King told Deseret News about attending a conference and looking at the audience filled with people who have a relationship to MPS, including adults living with a form of it, their life extended and enhanced by clinical trials. “The impact is incredible, to see what availability, what having a drug can do, the difference it can make, how it can impact a life, give our families and the individuals living with these conditions not only a better life, but potentially a longer life,” she said.
Terri Klein, CEO at the National MPS Society, which supports 12 disorders, has a daughter who’s 34 with a rare disorder that doesn’t have a treatment yet. The disorder, mucolipidosis, affects maybe 1 in 2 million children. It’s ultra rare. The organization, she said, supports about 2,200 households. Other groups support those with other rare diseases.

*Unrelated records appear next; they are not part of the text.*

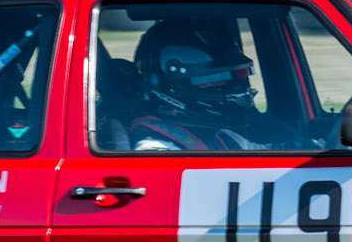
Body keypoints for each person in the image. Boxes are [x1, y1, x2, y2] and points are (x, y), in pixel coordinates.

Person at [124, 15, 296, 151]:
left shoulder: (225, 137)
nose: (226, 85)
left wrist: (320, 145)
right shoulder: (155, 150)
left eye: (231, 77)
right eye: (209, 79)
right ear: (171, 87)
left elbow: (274, 152)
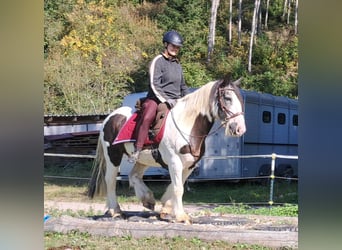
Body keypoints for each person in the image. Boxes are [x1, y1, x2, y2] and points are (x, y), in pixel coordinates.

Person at [128, 30, 190, 163]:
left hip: (176, 100)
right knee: (148, 116)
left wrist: (189, 99)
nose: (175, 49)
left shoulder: (177, 65)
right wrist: (166, 99)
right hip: (156, 99)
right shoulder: (158, 60)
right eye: (173, 46)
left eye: (177, 47)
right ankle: (137, 149)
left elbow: (183, 86)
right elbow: (154, 84)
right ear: (166, 44)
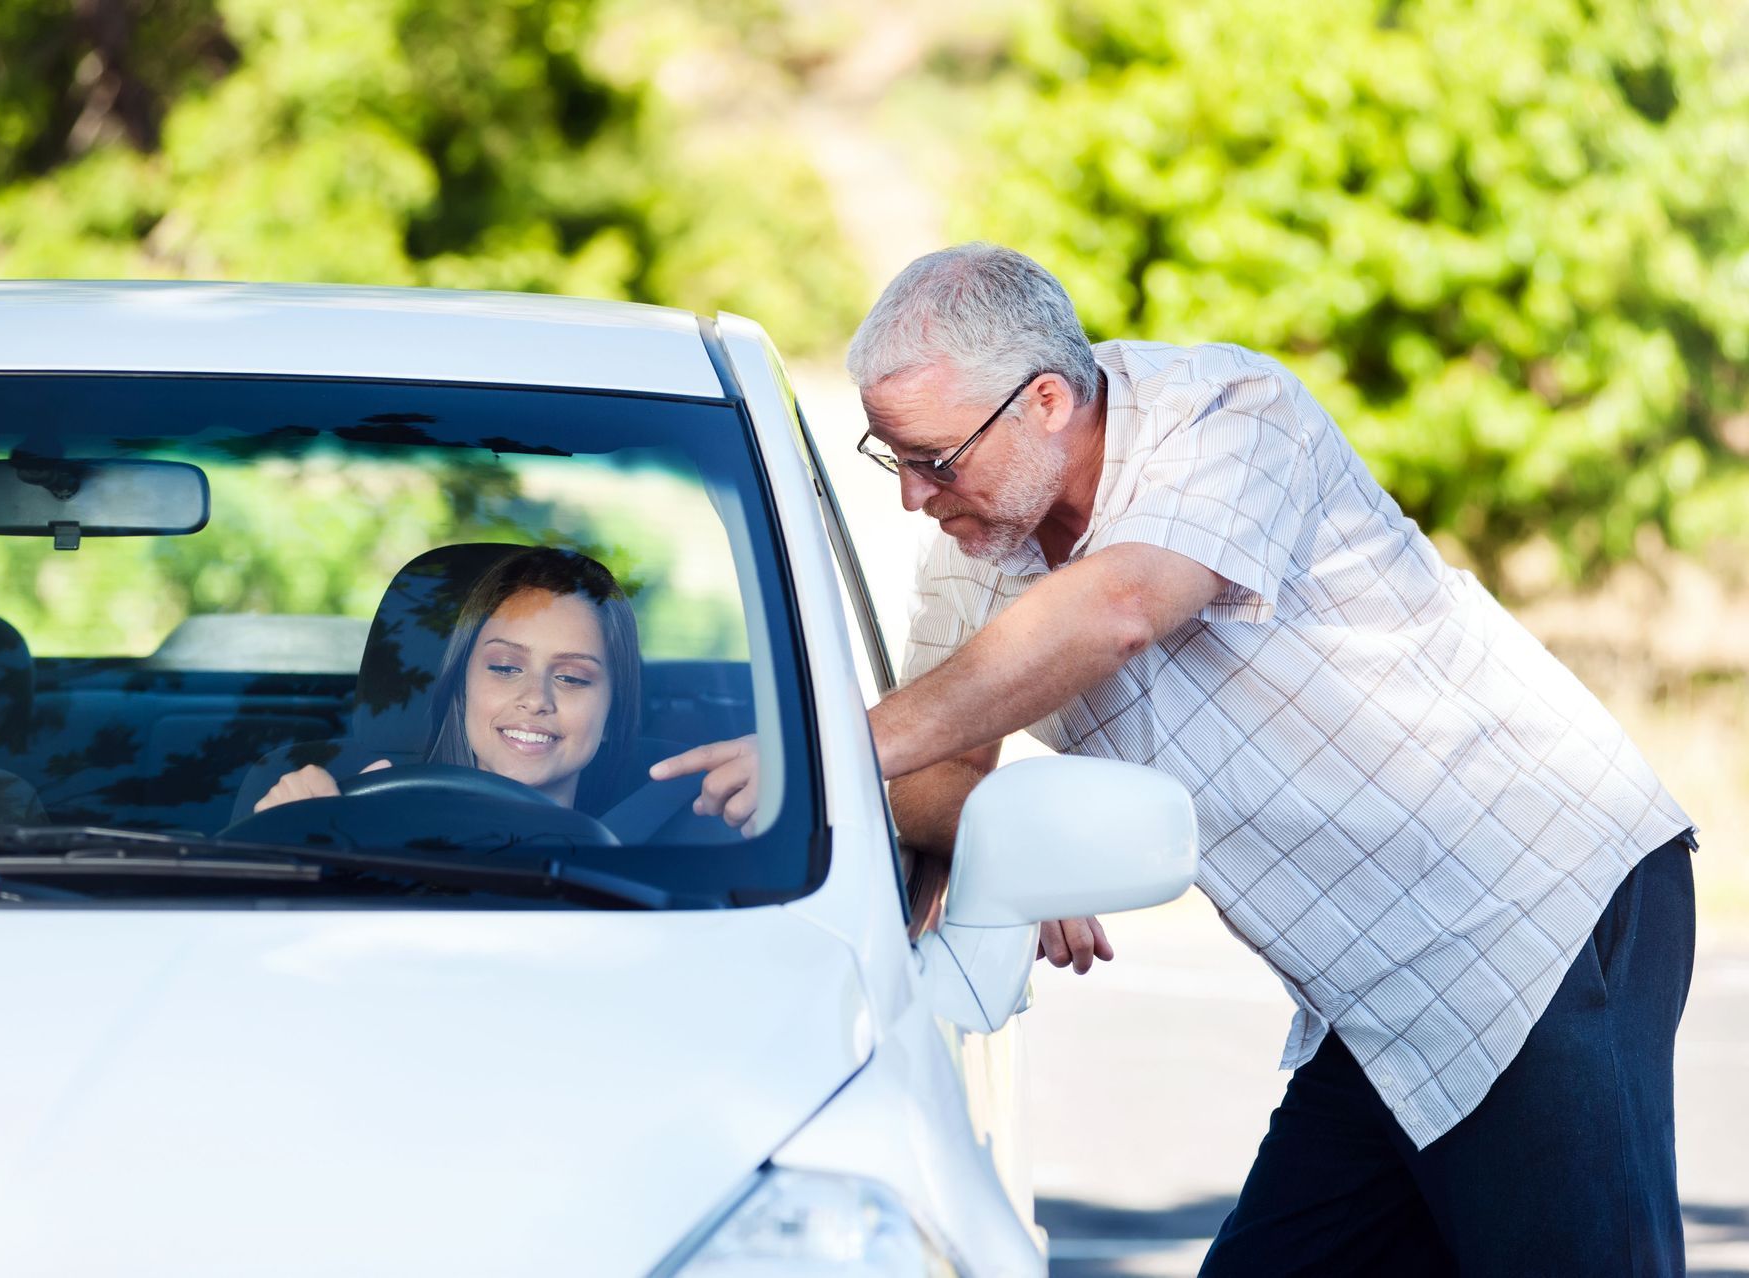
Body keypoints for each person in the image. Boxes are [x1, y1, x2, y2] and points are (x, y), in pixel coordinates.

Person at [654, 243, 1697, 1276]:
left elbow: (1118, 608)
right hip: (1373, 995)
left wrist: (822, 744)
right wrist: (1006, 841)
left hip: (1534, 908)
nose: (914, 498)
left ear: (1048, 404)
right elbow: (932, 772)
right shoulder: (978, 553)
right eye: (894, 461)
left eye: (934, 461)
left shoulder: (1233, 414)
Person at [258, 546, 641, 813]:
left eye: (572, 677)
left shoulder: (662, 848)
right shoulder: (355, 822)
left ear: (612, 712)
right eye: (506, 668)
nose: (535, 698)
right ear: (462, 688)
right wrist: (288, 842)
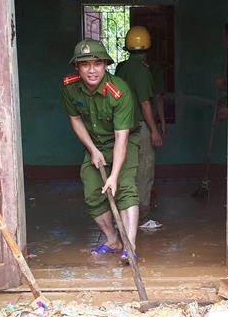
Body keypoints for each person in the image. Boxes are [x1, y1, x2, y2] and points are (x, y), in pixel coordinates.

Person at [61, 39, 141, 264]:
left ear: (106, 65)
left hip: (124, 140)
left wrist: (114, 175)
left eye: (97, 63)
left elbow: (121, 138)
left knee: (125, 189)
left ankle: (130, 246)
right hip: (94, 143)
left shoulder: (119, 91)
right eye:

Klein said it’s frustrating to know there’s a treatment that crosses the blood-brain barrier and reduces the toxic heparan sulfate in the brain, halting the disease, but not having it available to children who are losing ground with every second that passes. “We’re able to now be able to treat body and brain so that the children with Hunter syndrome or with Sanfilippo syndrome that receive the gene therapy are certainly better off than those that didn’t.”
Plus, neurocognitive wins are not the only way to count success, Klein added. A better quality of life for the child and the family is very important.
“I think we’re at an inflection point with the FDA in terms of understanding that our families aren’t looking for the child to have reversal of brain damage. That isn’t possible. We’re actually asking them to help save this child’s life because the quality of life has significant value among humanity and they deserve to have that. Without the treatment, we already know the answer. It’s death,” Klein said.
While children who were enrolled in the trials for those therapies likely continue to have access, newborns diagnosed now and in the future, do not have access to the newest treatments— nor do their families have hope that damage can be forestalled if clinical trials have closed.
“We’re not waiting for perfection,” Klein said. “We can’t wait; the children don’t have time.” She noted that with cancer people can get chemotherapy that may not save their lives but will extend them. She likens the situation with rare diseases that have some therapies that aren’t yet approved to waiting to start chemotherapies until cancer reaches stage 3 or 4.
“I’m not understanding how our rare disease patients have to succumb to these types of decisions when other well-known diseases are being approved with treatment that actually don’t work but are trying to buy time for patients and bring quality of life and some dignity,” she said.
“Why are we demanding perfection for rare disease families when we have really, really good?”
King added that families with Batten disease “do not experience research and development timelines in years; we experience them in lost abilities.”